§ DATA TO USE

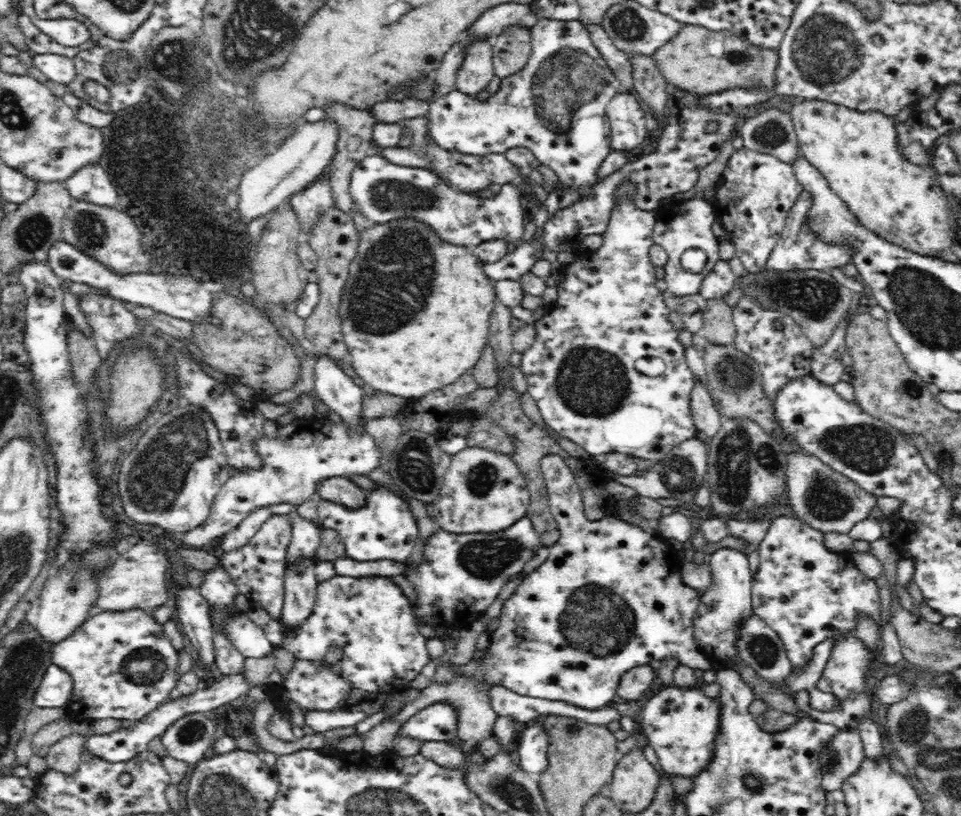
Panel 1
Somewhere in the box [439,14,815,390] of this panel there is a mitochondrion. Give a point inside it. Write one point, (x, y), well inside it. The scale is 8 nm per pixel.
(567, 81)

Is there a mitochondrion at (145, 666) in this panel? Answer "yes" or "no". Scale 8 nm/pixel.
yes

§ PROBLEM DETAILS
Except for the pictures, copy every line of the records above exactly.

§ THE ANSWER
Panel 1
Somewhere in the box [439,14,815,390] of this panel there is a mitochondrion. Give a point inside it. Write one point, (x, y), well inside it. The scale is 8 nm per pixel.
(567, 81)

Is there a mitochondrion at (145, 666) in this panel? Answer "yes" or "no". Scale 8 nm/pixel.
yes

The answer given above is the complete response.